Provided data

......

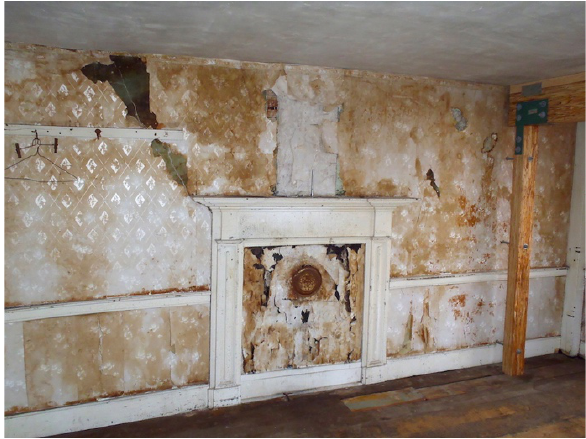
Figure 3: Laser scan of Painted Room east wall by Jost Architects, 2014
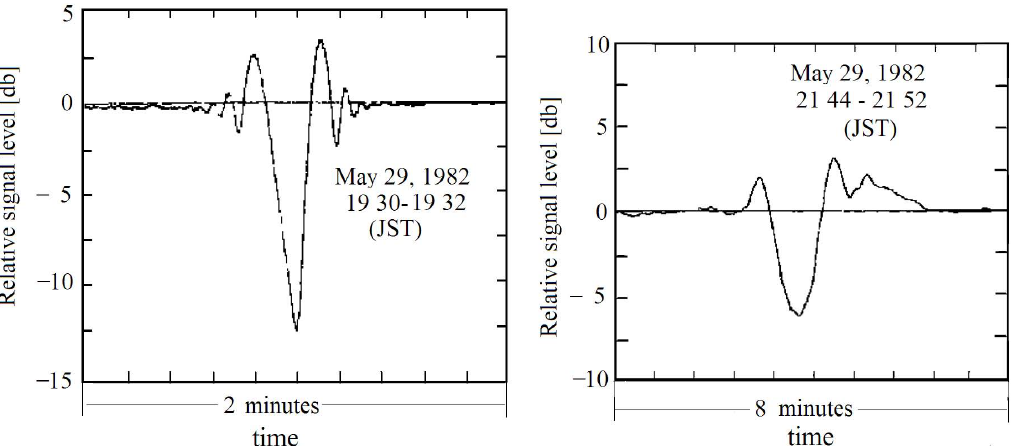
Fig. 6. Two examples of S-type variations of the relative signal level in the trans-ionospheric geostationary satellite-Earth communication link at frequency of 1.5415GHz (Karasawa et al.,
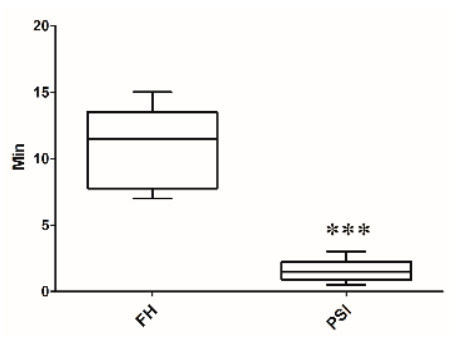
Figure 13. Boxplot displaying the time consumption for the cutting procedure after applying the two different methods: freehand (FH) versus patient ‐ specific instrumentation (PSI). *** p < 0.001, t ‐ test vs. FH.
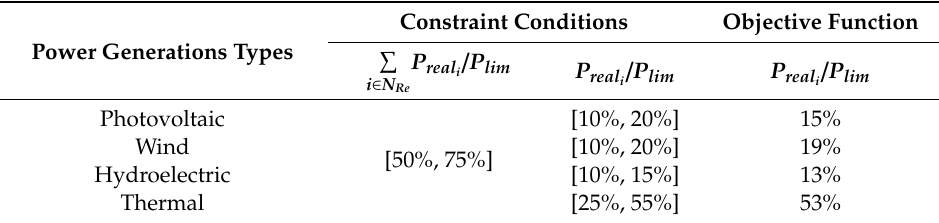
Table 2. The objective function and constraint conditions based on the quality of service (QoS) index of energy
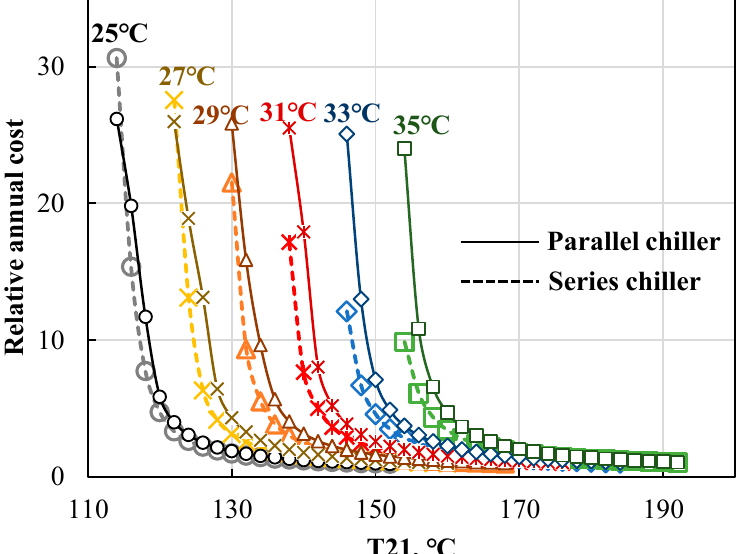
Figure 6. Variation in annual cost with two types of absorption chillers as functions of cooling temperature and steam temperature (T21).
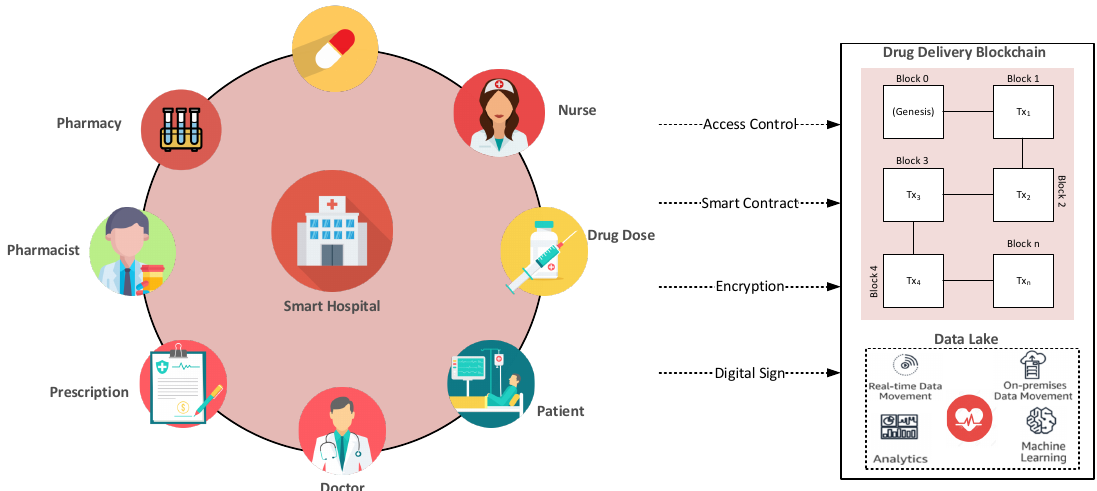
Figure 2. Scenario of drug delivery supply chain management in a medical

......

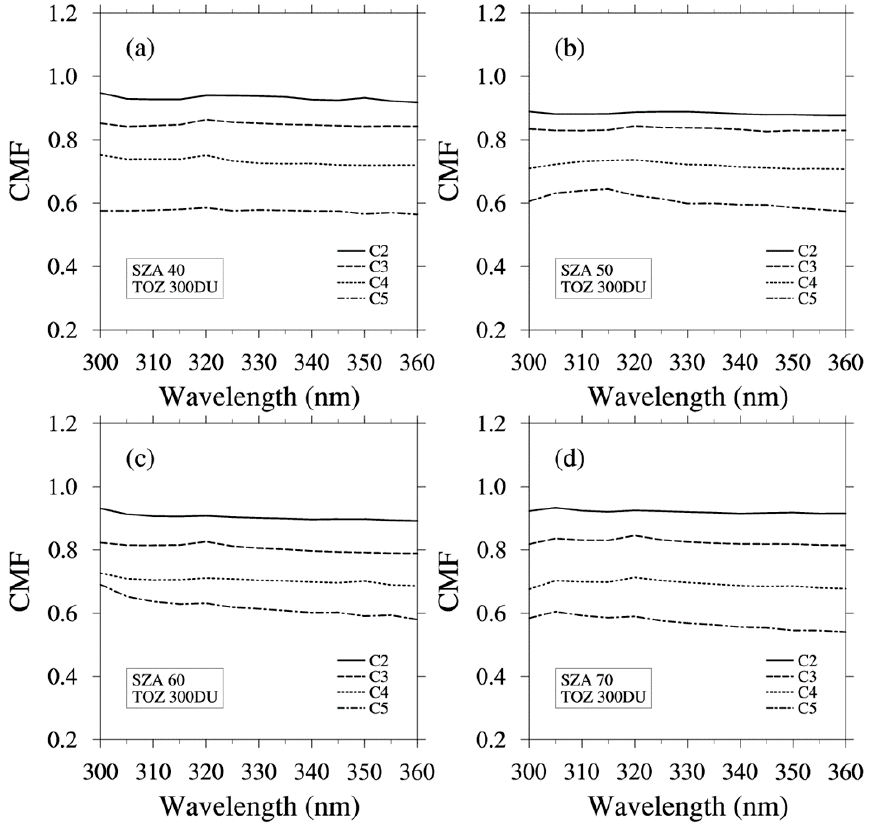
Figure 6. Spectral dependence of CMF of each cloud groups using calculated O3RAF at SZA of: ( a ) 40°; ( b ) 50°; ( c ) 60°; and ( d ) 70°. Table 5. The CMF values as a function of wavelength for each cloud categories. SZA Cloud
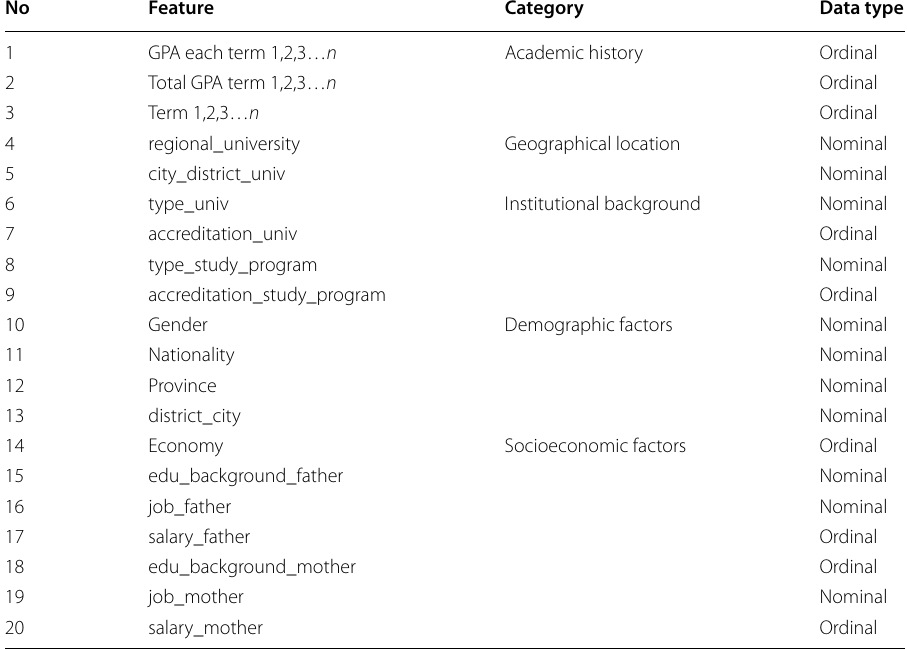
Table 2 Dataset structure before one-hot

......

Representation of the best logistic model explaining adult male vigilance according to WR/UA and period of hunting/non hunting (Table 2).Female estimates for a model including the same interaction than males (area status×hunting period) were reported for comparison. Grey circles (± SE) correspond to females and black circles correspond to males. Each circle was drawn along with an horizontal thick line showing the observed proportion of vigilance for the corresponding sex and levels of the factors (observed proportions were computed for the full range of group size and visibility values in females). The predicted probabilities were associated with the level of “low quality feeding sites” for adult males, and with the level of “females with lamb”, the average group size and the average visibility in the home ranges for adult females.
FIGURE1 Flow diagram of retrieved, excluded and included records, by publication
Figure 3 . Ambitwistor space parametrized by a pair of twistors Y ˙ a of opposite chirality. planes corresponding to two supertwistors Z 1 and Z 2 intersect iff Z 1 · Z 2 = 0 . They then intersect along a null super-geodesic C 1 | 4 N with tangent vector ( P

......

Exercise details
Only the lines above starting with the line with "Figure 3: Laser" and going on through the line with "Figure 2. Scenario" belong in the answer; repeat them exactly, minus any picture.

Answer
Figure 3: Laser scan of Painted Room east wall by Jost Architects, 2014
Fig. 6. Two examples of S-type variations of the relative signal level in the trans-ionospheric geostationary satellite-Earth communication link at frequency of 1.5415GHz (Karasawa et al.,
Figure 13. Boxplot displaying the time consumption for the cutting procedure after applying the two different methods: freehand (FH) versus patient ‐ specific instrumentation (PSI). *** p < 0.001, t ‐ test vs. FH.
Table 2. The objective function and constraint conditions based on the quality of service (QoS) index of energy
Figure 6. Variation in annual cost with two types of absorption chillers as functions of cooling temperature and steam temperature (T21).
Figure 2. Scenario of drug delivery supply chain management in a medical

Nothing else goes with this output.